Obtained from Poplar Island, the hatchlings will live in their carefully constructed and monitored environment from about October to May every year. Students at Jones Elementary said goodbye to “Al G Man” on April 26, as he was brought back to Poplar Island and released into the wild.

“Raising a terrapin is excellent because it's funny and cute,” added Gabriella Morris, a second-grader at Jones Elementary.

Along with collecting data during this process, students use this opportunity to learn about the Chesapeake Bay and wildlife.

“He's really cute, but you need to keep a close eye on him when he's out of his tank, because he's fast,” said second-grader Caden Gruver.

Bigelow recalled when a student from last year’s class was motivated by what she learned from the TERP program.

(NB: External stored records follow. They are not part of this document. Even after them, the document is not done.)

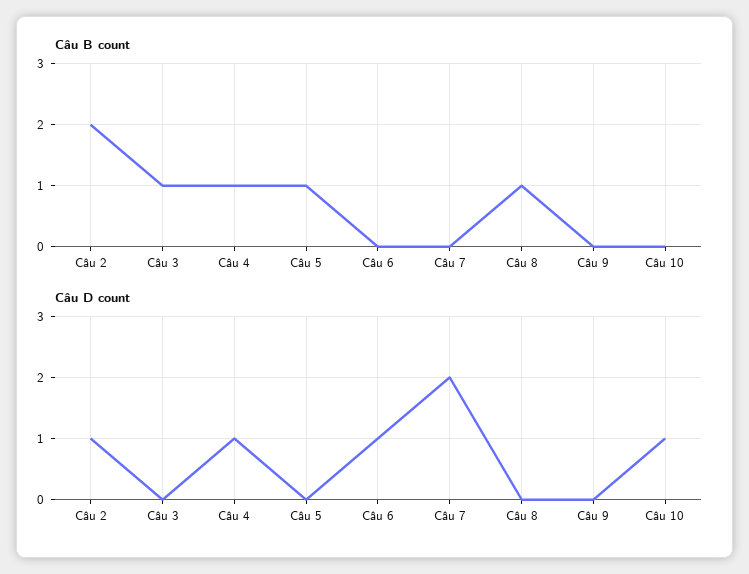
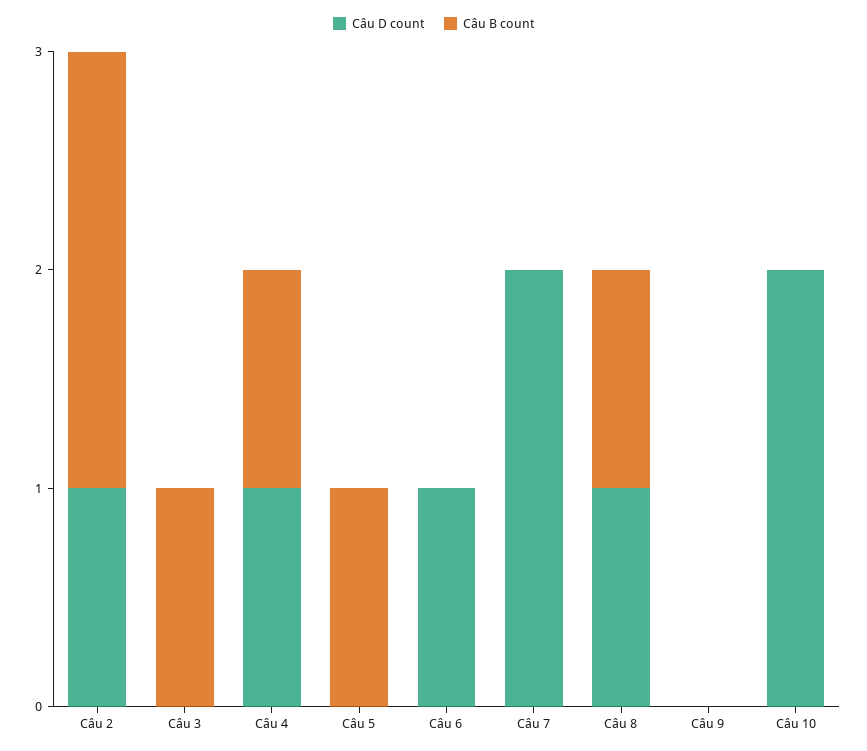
Câu D count, Câu 8: 0 -> 1
Câu D count, Câu 10: 1 -> 2

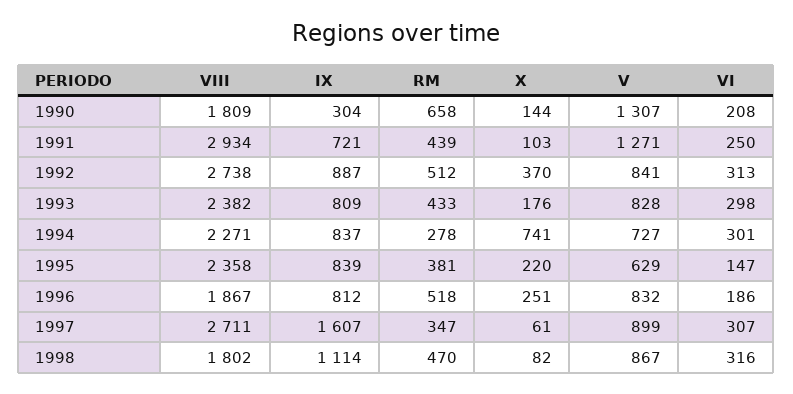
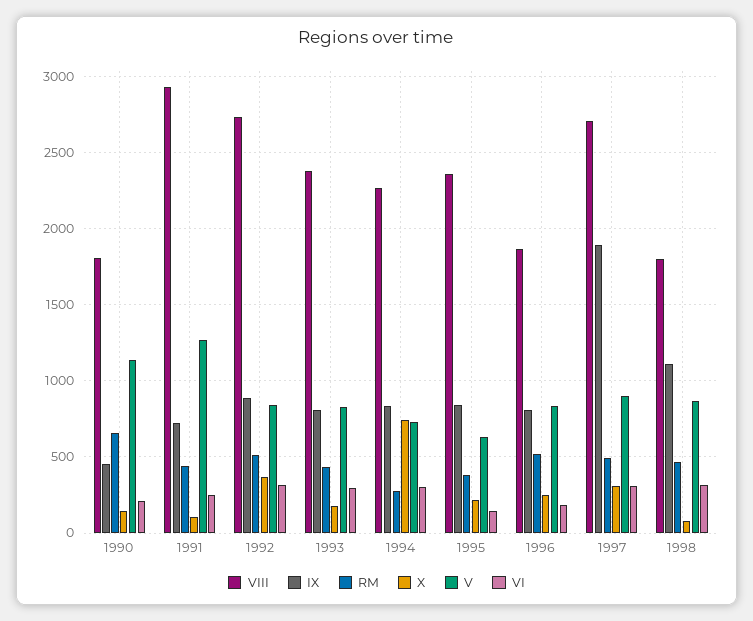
IX, 1990: 304 -> 450
V, 1990: 1307 -> 1150
IX, 1997: 1607 -> 1900
RM, 1997: 347 -> 500
X, 1997: 61 -> 300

“She had a birthday party and asked everyone to make a donation to the Chesapeake Bay Foundation in lieu of giving her presents,” Bigelow said.

This opportunity has led the students to reading Dr. Seuss’s “Yertle the Turtle.” From there, students have taken creative writing projects of their own, writing stories about the adventures of “Al G Man.”

“Our terrapin, Al G. Man, is very curious, smart and loves to bask,” added second-grader Penelope Jacobs.

This year in Anne Arundel County, 78 teachers at 65 schools participated in the TERP program. In total, 96 terrapins were studied and cared for as a part of this partnership. “So much good comes out of it,” Bigelow said.